§ 14. Lord Malcolm Douglas-Hamilton
asked the Minister of Transport how many objections were made by the Road Haulage Executive and the British Transport Commission to applications by individual hauliers over the last 12 months.
§ Mr. Barnes
During the year ended 30th September last some 16,800 objections were made to applications for carriers' licences. Of these approximately 5,000 were by the Railway Executive and 11,800 by road hauliers including the Road Haulage Executive. Complete information as to objections made by the Road Haulage Executive is not available because in one traffic area they have not been recorded separately from those by other hauliers. In the rest of the country out of nearly 11,200 objections by hauliers, about 3,300 were made by the Road Haulage Executive and 7,800 by other hauliers.

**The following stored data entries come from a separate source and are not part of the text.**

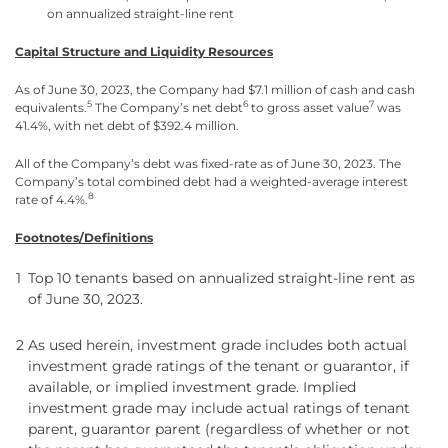
on annualized straight-line rent
Capital Structure and Liquidity Resources
As of June 30, 2023, the Company had $7.1 million of cash and cash
5
6
7
equivalents.
The Company’s net debt
to gross asset value
was
41.4%, with net debt of $392.4 million.
All of the Company’s debt was fixed-rate as of June 30, 2023. The
Company’s total combined debt had a weighted-average interest
8
rate of 4.4%.
Footnotes/Definitions
1
Top 10 tenants based on annualized straight-line rent as
of June 30, 2023.
2
As used herein, investment grade includes both actual
investment grade ratings of the tenant or guarantor, if
available, or implied investment grade. Implied
investment grade may include actual ratings of tenant
parent, guarantor parent (regardless of whether or not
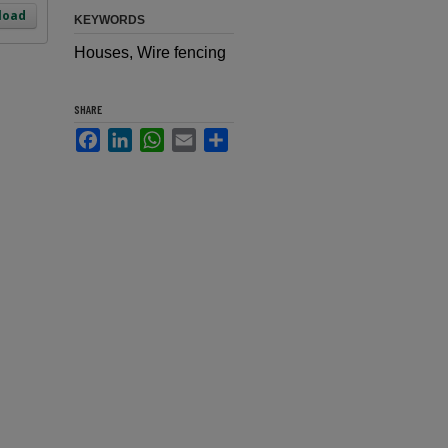
load
KEYWORDS
Houses, Wire fencing
SHARE
Facebook
LinkedIn
WhatsApp
Email
Share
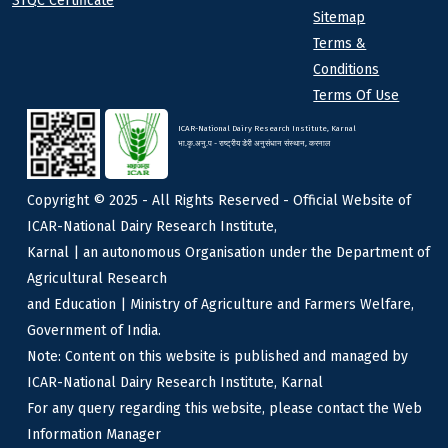
STQC Certificate
Sitemap
Terms &
Conditions
Terms Of Use
ICAR-National Dairy Research Institute, Karnal
भा.कृ.अनु.प - राष्ट्रीय डेरी अनुसंधान संस्थान, करनाल
Copyright © 2025 - All Rights Reserved - Official Website of
ICAR-National Dairy Research Institute,
Karnal | an autonomous Organisation under the Department of
Agricultural Research
and Education | Ministry of Agriculture and Farmers Welfare,
Government of India.
Note: Content on this website is published and managed by
ICAR-National Dairy Research Institute, Karnal
For any query regarding this website, please contact the Web
Information Manager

§ Lord Malcolm Douglas-Hamilton
In view of the enormous number of objections made by the centralised transport monopoly, does the Minister think that it is in the interests of the remote areas in particular that such an attempt should be made to control road haulage?
§ Mr. Barnes
It seems that the noble Lord has not quite digested the figures. If he will look at them tomorrow he will find that the great majority of the objections were made by the private hauliers.
§ Mr. David Renton
Is it not a fact that even when an independent judicial tribunal established by Parliament has heard the objections and decided to grant the licences, the Transport Commission or their Executives are refusing permits to operate under those licences? Will the Minister take steps to bring this contemptible attitude to an end?
§ Mr. P. Thorneycroft
Does the right hon. Gentleman really mean that he gives an undertaking to the House of Commons this afternoon that in any case where the Traffic Commissioners grant the licence, a permit will also be granted?